First Reformed Church of Scotia’s Palestinian friends, l-r: Khaled, Jihan, Refugee Resettlement Team member Jane Lansing, and Fawaz.

By Craig Hoffman

A remarkable thing has happened the last three Christmases at First Reformed Church of Scotia, just across the river from Schenectady, New York.

For three years in a row, on the Sunday morning before Christmas, an amazing after-worship coffee hour has been served—not with special Dutch food, but with wonderful Middle Eastern food like kabob, falafel, and baklava. The people serving at coffee hour greet the congregants with warm smiles and wishes of “Merry Christmas.”

But the most remarkable thing of all is that the gracious folks hosting these coffee hours are Muslims—three households of an extended family of Palestinian refugees who settled in Schenectady when the United Nations High Commissioner for Refugees cleared them to leave their refugee camp on the Syrian border.
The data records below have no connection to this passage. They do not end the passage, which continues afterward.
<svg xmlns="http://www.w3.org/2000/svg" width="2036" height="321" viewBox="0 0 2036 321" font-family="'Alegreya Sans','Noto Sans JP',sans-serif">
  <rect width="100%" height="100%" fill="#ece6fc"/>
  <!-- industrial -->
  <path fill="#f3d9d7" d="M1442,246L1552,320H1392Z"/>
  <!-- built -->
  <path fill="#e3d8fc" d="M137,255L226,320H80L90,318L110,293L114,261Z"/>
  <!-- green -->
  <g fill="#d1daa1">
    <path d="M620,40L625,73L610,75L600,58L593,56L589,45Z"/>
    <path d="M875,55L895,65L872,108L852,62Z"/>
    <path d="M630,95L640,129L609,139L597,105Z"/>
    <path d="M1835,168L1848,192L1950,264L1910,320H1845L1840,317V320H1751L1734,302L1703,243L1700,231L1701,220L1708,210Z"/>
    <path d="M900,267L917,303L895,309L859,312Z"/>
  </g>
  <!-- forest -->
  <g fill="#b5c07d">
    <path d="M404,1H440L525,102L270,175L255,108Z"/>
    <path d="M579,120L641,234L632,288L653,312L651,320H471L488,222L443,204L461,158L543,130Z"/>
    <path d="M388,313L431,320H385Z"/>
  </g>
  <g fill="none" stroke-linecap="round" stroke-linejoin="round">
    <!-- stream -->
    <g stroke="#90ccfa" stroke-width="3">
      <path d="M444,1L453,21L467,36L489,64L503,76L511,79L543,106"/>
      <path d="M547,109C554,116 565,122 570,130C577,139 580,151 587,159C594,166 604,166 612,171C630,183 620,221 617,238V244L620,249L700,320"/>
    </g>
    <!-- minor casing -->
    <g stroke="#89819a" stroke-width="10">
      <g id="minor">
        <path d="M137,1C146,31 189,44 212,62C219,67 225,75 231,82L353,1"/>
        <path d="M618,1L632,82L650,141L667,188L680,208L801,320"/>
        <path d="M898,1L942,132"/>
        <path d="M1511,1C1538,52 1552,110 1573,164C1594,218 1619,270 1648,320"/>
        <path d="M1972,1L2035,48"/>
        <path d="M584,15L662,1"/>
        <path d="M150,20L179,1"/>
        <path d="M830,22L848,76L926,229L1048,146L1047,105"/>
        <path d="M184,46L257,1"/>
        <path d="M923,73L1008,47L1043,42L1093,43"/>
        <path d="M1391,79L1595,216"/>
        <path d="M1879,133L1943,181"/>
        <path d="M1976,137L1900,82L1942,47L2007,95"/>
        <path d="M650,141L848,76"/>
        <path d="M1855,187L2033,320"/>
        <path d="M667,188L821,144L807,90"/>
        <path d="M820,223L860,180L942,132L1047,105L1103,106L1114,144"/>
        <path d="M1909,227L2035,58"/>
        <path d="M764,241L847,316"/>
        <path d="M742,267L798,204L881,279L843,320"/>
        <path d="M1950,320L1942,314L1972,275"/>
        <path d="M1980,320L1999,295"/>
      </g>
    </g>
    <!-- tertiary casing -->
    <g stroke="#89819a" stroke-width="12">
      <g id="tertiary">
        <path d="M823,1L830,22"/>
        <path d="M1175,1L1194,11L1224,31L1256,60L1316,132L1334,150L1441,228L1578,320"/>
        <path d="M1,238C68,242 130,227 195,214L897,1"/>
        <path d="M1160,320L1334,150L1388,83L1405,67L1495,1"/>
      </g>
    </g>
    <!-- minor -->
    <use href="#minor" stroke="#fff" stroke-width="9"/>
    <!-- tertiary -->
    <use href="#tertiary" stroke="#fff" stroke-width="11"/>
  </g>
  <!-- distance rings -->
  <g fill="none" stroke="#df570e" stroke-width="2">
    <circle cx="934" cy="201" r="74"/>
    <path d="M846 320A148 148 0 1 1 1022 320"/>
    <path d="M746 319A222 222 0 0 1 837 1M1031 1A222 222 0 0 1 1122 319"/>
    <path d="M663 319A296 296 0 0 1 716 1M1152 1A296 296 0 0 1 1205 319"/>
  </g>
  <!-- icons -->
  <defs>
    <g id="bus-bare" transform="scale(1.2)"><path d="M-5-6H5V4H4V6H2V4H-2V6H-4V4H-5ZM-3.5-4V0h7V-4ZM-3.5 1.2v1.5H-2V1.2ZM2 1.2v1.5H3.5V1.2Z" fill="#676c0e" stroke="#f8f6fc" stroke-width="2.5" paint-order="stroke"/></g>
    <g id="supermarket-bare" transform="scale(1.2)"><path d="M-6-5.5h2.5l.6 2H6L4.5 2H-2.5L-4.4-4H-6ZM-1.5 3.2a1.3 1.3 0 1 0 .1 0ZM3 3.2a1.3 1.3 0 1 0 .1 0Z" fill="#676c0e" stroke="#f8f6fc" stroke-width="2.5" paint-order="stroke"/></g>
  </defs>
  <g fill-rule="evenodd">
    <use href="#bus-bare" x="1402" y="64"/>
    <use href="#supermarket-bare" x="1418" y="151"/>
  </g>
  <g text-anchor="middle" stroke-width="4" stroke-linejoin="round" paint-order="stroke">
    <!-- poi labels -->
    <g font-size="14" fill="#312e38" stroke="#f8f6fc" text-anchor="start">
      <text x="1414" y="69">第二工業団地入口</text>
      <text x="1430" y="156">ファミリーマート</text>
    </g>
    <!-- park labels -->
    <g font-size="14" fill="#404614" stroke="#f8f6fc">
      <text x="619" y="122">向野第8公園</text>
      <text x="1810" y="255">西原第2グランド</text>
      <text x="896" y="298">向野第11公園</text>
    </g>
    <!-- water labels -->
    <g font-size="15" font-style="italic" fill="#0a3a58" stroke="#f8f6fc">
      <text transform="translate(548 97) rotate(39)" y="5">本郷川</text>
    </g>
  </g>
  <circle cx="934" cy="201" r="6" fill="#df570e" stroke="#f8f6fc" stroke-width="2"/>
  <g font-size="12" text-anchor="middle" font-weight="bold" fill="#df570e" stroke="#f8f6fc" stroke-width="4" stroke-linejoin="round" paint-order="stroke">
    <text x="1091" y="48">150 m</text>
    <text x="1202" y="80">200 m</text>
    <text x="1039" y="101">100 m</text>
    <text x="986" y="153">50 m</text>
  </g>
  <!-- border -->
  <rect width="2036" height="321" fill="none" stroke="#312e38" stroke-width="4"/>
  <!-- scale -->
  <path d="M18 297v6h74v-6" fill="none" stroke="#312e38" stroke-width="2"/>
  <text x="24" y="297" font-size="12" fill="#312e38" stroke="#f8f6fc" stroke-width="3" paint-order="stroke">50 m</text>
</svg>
More precisely, they are Palestinians who originally fled Palestine for Iraq. Then, when they were persecuted there, they fled Iraq for Syria, where they lived in refugee camps for four years. At times men were in one camp, women in another. Imagine holding a family together under those conditions.

When the U.S. Committee for Refugees and Immigrants resettled these families in New York, a mission group from the church helped them find apartments and jobs, and helped orient them to American ways and schools. So every year, this extravagant Christmas coffee hour is the families’ way of saying thank you—not just to the people in the mission group, but to the entire First Reformed congregation.

The church’s Muslim friends are Rami and Linda, with their children, Saidam, Lula, Ramzia, and Mohammed; Linda’s parents, Fawaz and Samira, with her brothers, Khaled and Mufid; as well as Rami’s sister Jihan and her husband, Mohanned, with their children, Saif, Susu, and Abraham.

The families have also presented First Reformed with a metalwork rendering of Leonardo da Vinci’s famous mural The Last Supper. It was crafted in Syria by an artisan in the minority Christian community there and ended up in Canada. But now it is here, prominently displayed on the wall outside the church’s fellowship hall.

Sometimes you just have to smile, for who would have thought it? A fifteenth-century mural from the wall of an Italian convent becomes one of the most recognized icons of Christian faith. Six centuries later a Syrian craftsman reproduces it in metal and it ends up in Canada, whereupon Palestinian Muslims somehow purchase it and present it to a congregation of Reformed Christians that had long ago separated from the Roman Catholic Church of the aforementioned Italian convent. “Merry Christmas, and thank you,” they say!

Leonardo didn’t see that coming. Neither did we. We trust that God looks down and smiles, as do we all.